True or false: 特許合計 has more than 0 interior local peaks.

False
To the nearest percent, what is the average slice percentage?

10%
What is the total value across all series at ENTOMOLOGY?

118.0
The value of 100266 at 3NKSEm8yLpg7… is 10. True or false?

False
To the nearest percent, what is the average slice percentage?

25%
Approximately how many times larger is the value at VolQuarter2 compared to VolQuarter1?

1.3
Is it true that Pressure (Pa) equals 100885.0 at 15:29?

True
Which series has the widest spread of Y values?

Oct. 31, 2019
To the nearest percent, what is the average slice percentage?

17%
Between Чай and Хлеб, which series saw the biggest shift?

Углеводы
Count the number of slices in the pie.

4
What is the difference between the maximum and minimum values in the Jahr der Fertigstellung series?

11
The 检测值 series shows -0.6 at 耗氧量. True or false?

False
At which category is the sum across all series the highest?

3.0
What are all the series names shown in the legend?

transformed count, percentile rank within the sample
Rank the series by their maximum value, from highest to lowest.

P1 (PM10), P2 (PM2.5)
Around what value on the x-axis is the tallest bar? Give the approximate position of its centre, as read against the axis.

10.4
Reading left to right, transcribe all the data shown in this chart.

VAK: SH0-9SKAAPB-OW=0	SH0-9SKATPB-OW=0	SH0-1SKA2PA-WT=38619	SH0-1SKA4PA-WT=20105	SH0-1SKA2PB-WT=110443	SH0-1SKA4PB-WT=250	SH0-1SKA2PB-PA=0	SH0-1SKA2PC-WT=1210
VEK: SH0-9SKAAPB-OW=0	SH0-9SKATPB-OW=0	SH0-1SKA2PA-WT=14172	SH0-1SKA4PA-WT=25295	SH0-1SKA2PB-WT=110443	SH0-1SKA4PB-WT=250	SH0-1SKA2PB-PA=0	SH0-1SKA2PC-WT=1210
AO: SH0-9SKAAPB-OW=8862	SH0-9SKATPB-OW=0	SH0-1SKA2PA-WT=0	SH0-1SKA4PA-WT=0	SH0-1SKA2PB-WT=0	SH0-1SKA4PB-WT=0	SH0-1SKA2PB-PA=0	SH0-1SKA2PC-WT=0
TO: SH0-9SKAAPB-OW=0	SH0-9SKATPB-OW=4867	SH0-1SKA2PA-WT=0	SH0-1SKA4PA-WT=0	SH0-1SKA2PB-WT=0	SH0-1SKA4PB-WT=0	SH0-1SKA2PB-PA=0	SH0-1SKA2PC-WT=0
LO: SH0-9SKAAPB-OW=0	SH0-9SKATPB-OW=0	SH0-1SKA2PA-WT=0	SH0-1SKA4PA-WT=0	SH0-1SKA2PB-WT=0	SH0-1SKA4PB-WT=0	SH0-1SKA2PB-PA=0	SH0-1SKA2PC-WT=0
# # #
Recast all the records above as a JSON list of strings, with one string for each line and the blank lines left out.

◆ Response to the task
[
  "True or false: 特許合計 has more than 0 interior local peaks.",
  "False",
  "To the nearest percent, what is the average slice percentage?",
  "10%",
  "What is the total value across all series at ENTOMOLOGY?",
  "118.0",
  "The value of 100266 at 3NKSEm8yLpg7… is 10. True or false?",
  "False",
  "To the nearest percent, what is the average slice percentage?",
  "25%",
  "Approximately how many times larger is the value at VolQuarter2 compared to VolQuarter1?",
  "1.3",
  "Is it true that Pressure (Pa) equals 100885.0 at 15:29?",
  "True",
  "Which series has the widest spread of Y values?",
  "Oct. 31, 2019",
  "To the nearest percent, what is the average slice percentage?",
  "17%",
  "Between Чай and Хлеб, which series saw the biggest shift?",
  "Углеводы",
  "Count the number of slices in the pie.",
  "4",
  "What is the difference between the maximum and minimum values in the Jahr der Fertigstellung series?",
  "11",
  "The 检测值 series shows -0.6 at 耗氧量. True or false?",
  "False",
  "At which category is the sum across all series the highest?",
  "3.0",
  "What are all the series names shown in the legend?",
  "transformed count, percentile rank within the sample",
  "Rank the series by their maximum value, from highest to lowest.",
  "P1 (PM10), P2 (PM2.5)",
  "Around what value on the x-axis is the tallest bar? Give the approximate position of its centre, as read against the axis.",
  "10.4",
  "Reading left to right, transcribe all the data shown in this chart.",
  "VAK: SH0-9SKAAPB-OW=0\tSH0-9SKATPB-OW=0\tSH0-1SKA2PA-WT=38619\tSH0-1SKA4PA-WT=20105\tSH0-1SKA2PB-WT=110443\tSH0-1SKA4PB-WT=250\tSH0-1SKA2PB-PA=0\tSH0-1SKA2PC-WT=1210",
  "VEK: SH0-9SKAAPB-OW=0\tSH0-9SKATPB-OW=0\tSH0-1SKA2PA-WT=14172\tSH0-1SKA4PA-WT=25295\tSH0-1SKA2PB-WT=110443\tSH0-1SKA4PB-WT=250\tSH0-1SKA2PB-PA=0\tSH0-1SKA2PC-WT=1210",
  "AO: SH0-9SKAAPB-OW=8862\tSH0-9SKATPB-OW=0\tSH0-1SKA2PA-WT=0\tSH0-1SKA4PA-WT=0\tSH0-1SKA2PB-WT=0\tSH0-1SKA4PB-WT=0\tSH0-1SKA2PB-PA=0\tSH0-1SKA2PC-WT=0",
  "TO: SH0-9SKAAPB-OW=0\tSH0-9SKATPB-OW=4867\tSH0-1SKA2PA-WT=0\tSH0-1SKA4PA-WT=0\tSH0-1SKA2PB-WT=0\tSH0-1SKA4PB-WT=0\tSH0-1SKA2PB-PA=0\tSH0-1SKA2PC-WT=0",
  "LO: SH0-9SKAAPB-OW=0\tSH0-9SKATPB-OW=0\tSH0-1SKA2PA-WT=0\tSH0-1SKA4PA-WT=0\tSH0-1SKA2PB-WT=0\tSH0-1SKA4PB-WT=0\tSH0-1SKA2PB-PA=0\tSH0-1SKA2PC-WT=0"
]